The Federal Communications Commission has taken the first step to opening up the pay TV set-top box marketplace.
The five-member commission Thursday voted 3-2 to begin the process of crafting possible rules that could give consumers new devices and apps to access and manage pay-TV programming and other content. The vote went along party lines with Chairman Tom Wheeler and commissioners Mignon Clyburn and Jessica Rosenworcel (Democrats) voting to approve, while commissioners Ajit Pai and Michael O'Rielly voted against.
Congress in 2014 instructed the agency to increase set-top box competition and Wheeler has argued that such action could decrease costs for consumers. "Consumers deserve a break and a choice," he said prior to Thursday's vote.
Set-top box rental fees coast consumers more than $200 annually, Rosenworcel noted, adding that the "clunky set-top box and its many-buttoned remote have not evolved at the same pace" as smartphones.
Pai commiserated with consumers, saying that he owns three set-top boxes and admitting "they are clunky and expensive and I feel the pain each and every month when I pay my bill."
However, he said the goal of the proposal is misguided because technology actually has allowed consumers choices beyond pay TV. "Our goal should not be to unlock the box; it should be to eliminate the box. If you are a cable customer and you don’t want to have a set-top box, you shouldn’t be required to have one," he said. "This goal is technically feasible, and it reflects most consumers’ preferences—including my own."
Implementation of approved rules could take more than three years, he said. "Just think about what three years means in the dynamic video marketplace. Thirty-six months ago, there was no such thing as the Google Chromecast or Amazon Fire TV Stick," he said.
Even if the rules are enacted and pay TV providers open their system to third-party devices and apps, Pai said, "technology could render all of that work obsolete by the time it’s ready to roll out."
Opposition group The Future of TV Coalition, members of which include AT&T, Comcast and Verizon, as well as the National Cable & Telecommunications Association, has promised to fight new rules with legal challenges if necessary. Concerns raised include protection of consumer privacy and the intellectual property of the content delivered via pay TV systems.

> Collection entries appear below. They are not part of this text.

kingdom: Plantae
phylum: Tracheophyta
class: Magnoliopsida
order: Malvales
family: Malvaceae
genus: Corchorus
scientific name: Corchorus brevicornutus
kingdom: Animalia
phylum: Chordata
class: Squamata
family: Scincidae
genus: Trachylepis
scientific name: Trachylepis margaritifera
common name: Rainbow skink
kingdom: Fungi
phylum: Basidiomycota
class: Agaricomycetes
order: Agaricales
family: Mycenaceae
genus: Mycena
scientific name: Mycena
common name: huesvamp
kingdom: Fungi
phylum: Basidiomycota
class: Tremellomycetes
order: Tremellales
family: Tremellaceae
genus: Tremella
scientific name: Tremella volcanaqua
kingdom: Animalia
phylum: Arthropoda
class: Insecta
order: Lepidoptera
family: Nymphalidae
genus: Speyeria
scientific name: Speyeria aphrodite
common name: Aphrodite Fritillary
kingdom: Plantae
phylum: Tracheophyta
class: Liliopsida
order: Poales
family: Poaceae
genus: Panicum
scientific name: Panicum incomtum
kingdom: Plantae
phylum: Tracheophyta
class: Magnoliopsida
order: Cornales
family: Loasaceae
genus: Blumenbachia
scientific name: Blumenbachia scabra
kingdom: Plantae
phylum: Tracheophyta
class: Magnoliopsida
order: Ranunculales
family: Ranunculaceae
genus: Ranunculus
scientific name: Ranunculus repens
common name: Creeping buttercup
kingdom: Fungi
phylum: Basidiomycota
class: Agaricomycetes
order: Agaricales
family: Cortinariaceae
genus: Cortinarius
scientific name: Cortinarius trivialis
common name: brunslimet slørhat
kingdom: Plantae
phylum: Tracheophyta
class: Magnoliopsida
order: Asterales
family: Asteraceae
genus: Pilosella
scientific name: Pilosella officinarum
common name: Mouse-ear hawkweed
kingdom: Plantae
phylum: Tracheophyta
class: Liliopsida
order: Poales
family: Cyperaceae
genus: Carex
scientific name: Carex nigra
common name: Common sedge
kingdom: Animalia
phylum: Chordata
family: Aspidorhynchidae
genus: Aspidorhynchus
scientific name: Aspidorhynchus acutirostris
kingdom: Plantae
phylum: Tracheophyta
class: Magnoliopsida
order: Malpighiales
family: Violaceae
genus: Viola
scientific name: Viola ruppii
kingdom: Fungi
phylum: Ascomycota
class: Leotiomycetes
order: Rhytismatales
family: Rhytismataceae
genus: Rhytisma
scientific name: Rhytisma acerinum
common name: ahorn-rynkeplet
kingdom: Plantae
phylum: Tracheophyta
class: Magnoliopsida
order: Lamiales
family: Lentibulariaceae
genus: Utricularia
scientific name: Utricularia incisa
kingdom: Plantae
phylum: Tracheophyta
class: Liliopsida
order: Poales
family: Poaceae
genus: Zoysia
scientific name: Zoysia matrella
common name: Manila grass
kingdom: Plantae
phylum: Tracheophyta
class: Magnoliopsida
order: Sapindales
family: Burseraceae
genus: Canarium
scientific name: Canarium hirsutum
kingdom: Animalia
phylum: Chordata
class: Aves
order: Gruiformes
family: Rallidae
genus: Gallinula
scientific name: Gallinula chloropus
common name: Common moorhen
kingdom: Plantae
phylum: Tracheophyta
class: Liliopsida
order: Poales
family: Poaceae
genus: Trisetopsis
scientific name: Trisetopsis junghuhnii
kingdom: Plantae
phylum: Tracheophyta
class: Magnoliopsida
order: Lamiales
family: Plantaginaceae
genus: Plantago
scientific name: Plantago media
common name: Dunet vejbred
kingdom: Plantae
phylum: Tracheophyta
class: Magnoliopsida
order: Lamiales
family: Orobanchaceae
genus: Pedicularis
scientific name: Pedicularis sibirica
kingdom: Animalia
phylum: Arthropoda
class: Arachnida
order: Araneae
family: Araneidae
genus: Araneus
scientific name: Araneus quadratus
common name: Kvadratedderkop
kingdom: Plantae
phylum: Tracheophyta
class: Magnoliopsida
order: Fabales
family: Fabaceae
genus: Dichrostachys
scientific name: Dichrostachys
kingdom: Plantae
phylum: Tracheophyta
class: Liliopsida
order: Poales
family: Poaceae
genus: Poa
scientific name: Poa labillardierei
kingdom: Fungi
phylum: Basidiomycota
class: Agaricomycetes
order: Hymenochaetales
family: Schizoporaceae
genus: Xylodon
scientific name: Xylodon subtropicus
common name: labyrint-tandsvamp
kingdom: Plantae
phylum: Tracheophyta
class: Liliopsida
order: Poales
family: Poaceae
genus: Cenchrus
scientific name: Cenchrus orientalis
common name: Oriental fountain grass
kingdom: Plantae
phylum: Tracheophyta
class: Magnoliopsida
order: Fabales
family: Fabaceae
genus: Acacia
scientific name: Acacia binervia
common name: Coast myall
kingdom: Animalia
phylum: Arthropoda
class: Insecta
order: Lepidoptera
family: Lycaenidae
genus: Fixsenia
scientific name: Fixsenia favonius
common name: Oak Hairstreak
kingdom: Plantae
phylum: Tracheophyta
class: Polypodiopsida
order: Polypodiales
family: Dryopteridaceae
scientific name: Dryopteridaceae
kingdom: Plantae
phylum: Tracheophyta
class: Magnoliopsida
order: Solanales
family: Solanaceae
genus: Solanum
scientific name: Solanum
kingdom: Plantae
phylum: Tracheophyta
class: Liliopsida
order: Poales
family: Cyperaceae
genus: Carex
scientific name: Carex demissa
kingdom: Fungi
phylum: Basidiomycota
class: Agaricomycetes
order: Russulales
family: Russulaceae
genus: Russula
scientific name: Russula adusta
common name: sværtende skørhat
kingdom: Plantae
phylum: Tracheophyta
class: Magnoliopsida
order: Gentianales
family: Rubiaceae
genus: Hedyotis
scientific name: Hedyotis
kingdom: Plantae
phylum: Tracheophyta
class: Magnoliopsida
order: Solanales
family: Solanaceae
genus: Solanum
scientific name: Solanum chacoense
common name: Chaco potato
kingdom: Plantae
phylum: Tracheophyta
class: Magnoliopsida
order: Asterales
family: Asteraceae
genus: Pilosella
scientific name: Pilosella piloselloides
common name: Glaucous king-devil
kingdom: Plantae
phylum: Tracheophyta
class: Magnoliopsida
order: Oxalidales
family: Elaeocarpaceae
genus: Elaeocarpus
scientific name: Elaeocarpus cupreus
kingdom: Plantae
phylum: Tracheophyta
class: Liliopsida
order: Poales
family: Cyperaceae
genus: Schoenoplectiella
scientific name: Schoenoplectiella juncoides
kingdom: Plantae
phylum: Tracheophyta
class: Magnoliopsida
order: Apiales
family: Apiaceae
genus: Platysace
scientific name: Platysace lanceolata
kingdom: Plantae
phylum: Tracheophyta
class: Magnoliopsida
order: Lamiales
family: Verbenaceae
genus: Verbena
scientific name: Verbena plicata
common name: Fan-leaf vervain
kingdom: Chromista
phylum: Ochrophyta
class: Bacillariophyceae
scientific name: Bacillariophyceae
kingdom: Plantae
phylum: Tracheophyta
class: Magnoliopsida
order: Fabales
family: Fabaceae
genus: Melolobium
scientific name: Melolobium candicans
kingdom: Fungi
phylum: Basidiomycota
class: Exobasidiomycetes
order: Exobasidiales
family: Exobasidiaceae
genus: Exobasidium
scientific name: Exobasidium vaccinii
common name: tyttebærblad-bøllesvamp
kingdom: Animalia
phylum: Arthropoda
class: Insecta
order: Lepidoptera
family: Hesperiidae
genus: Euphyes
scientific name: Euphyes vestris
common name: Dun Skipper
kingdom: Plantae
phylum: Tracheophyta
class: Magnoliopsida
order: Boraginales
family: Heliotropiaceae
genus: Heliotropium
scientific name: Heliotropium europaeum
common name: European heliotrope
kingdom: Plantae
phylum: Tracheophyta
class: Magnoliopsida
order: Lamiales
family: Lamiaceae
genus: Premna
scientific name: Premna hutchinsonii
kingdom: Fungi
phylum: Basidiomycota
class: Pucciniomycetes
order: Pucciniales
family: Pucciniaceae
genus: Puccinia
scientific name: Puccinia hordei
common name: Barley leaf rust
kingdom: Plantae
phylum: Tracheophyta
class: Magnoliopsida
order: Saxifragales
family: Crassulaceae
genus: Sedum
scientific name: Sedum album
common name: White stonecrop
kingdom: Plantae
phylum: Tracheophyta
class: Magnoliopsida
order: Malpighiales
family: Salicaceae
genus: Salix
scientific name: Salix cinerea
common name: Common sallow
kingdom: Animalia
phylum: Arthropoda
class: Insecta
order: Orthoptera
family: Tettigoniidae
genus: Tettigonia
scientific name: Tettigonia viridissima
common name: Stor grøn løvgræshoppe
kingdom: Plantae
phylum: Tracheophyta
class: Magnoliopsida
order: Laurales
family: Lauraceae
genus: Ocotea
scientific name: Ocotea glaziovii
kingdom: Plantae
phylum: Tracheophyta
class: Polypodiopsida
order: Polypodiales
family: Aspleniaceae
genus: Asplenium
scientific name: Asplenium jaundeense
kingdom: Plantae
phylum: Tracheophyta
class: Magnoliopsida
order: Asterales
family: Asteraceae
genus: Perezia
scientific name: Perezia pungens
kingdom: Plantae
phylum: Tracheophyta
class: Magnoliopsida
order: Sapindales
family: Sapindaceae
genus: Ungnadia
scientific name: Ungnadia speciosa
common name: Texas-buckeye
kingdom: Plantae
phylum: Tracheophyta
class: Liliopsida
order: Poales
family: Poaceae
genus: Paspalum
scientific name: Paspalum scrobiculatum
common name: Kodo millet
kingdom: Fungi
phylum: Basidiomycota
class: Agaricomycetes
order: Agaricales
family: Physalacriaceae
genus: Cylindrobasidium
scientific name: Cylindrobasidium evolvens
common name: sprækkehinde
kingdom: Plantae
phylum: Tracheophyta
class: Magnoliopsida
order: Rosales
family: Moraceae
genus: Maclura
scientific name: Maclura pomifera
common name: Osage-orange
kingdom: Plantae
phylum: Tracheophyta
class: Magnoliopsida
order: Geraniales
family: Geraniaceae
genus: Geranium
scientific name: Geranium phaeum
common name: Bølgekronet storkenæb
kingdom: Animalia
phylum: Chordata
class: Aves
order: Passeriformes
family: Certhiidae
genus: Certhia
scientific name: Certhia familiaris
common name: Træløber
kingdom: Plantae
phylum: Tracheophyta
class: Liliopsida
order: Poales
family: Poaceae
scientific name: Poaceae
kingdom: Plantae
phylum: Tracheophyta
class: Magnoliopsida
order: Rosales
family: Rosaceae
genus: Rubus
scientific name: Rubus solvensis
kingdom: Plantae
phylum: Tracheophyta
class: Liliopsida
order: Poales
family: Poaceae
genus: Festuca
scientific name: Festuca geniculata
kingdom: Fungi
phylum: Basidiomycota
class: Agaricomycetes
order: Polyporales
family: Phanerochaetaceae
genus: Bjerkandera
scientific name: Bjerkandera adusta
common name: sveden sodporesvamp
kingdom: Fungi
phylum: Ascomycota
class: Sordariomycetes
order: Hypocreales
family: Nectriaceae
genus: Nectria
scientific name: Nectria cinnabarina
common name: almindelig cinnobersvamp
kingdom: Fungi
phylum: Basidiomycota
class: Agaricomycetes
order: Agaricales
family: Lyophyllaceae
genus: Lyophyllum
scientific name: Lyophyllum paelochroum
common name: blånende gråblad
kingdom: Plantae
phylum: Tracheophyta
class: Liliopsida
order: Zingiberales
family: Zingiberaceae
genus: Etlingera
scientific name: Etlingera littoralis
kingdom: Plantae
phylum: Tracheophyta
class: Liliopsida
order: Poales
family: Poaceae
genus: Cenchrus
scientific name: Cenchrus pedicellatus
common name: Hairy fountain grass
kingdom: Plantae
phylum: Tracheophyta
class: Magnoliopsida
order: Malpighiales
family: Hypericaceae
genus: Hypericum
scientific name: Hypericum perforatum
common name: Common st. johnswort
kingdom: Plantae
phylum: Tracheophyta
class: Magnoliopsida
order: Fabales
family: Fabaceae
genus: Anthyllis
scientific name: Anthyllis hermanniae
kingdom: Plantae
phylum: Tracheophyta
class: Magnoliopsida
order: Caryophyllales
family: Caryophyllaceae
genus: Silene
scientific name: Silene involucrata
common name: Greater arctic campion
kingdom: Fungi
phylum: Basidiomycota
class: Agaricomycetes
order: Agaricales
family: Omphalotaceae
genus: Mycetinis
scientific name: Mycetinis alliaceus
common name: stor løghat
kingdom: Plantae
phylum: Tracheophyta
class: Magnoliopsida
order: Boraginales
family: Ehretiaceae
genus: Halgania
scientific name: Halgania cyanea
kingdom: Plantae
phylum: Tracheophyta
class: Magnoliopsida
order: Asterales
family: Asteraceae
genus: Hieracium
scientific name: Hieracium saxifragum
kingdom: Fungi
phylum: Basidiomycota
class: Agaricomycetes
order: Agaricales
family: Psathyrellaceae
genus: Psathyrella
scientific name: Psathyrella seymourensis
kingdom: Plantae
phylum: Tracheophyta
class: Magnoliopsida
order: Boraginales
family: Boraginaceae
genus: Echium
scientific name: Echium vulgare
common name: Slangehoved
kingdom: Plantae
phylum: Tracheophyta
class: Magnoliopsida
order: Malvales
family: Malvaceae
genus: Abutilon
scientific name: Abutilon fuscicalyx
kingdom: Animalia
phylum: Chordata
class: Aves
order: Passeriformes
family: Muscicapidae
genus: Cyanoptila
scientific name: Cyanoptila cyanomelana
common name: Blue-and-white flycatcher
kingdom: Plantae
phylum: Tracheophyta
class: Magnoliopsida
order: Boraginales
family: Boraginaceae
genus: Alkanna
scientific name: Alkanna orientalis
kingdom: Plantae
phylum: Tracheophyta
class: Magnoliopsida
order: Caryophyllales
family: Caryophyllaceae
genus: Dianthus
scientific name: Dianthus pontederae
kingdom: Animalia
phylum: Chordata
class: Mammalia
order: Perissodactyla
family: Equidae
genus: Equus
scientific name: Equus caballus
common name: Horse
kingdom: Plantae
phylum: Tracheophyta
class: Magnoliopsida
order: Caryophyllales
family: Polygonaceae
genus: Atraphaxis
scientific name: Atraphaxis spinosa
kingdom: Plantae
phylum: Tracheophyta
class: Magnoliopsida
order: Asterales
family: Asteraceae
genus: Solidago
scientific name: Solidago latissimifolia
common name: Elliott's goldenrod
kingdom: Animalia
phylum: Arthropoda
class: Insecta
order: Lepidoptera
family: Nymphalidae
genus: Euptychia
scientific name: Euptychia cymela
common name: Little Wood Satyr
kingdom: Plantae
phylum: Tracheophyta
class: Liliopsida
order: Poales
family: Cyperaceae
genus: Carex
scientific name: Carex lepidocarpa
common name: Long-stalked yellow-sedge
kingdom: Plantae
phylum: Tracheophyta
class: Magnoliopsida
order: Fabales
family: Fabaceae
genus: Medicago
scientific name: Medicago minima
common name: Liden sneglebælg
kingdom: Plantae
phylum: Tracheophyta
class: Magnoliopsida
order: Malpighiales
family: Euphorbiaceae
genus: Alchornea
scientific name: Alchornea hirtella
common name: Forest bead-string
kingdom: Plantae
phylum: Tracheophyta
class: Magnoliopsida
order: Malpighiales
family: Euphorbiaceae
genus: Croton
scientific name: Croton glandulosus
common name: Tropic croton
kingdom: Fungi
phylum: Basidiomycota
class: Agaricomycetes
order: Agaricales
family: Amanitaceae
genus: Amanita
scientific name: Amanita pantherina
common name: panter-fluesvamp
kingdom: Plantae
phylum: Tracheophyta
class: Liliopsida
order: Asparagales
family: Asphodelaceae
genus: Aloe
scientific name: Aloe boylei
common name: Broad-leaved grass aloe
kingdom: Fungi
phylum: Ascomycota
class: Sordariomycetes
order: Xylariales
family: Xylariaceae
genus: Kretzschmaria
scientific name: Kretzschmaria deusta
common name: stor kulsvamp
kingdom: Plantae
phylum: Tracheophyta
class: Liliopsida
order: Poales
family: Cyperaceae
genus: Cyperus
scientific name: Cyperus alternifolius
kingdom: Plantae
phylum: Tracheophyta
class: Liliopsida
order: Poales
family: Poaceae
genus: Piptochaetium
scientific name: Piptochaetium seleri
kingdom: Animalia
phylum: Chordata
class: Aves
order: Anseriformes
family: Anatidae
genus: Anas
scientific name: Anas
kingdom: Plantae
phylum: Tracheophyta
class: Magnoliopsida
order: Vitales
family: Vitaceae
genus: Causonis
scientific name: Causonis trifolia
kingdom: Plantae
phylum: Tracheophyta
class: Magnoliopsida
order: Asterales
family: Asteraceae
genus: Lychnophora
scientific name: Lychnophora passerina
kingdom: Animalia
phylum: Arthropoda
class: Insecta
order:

"We believe that once the Commissioners review a full record reflecting these harms, they will determine that this kind of technology mandate is both destructive and wholly unnecessary," the group said in a statement released after the event.
Consumer choice is evolving in the current marketplace, said Randolph J. May. He is the President of the Free State Foundation, a free market think tank. "You don't need to be a videophile to know that consumers now have many video choices available other than the traditional cable, satellite, and telephone video offerings," said May.
The FCC has begun the process of establishing an "ill-conceived proposal for a costly new government-mandated and government-designed video navigation device... another prime example of regulatory policy run amok."
Consumer advocacy groups support new rules. "Users will benefit, and the law, the business case, and the technological realities all support the FCC's proposal," said John Bergmayer, Senior Staff Attorney at Public Knowledge in a statement.
In a separate measure, the commission also voted to look into barriers that producers of independent and diverse programming face in getting on pay TV systems.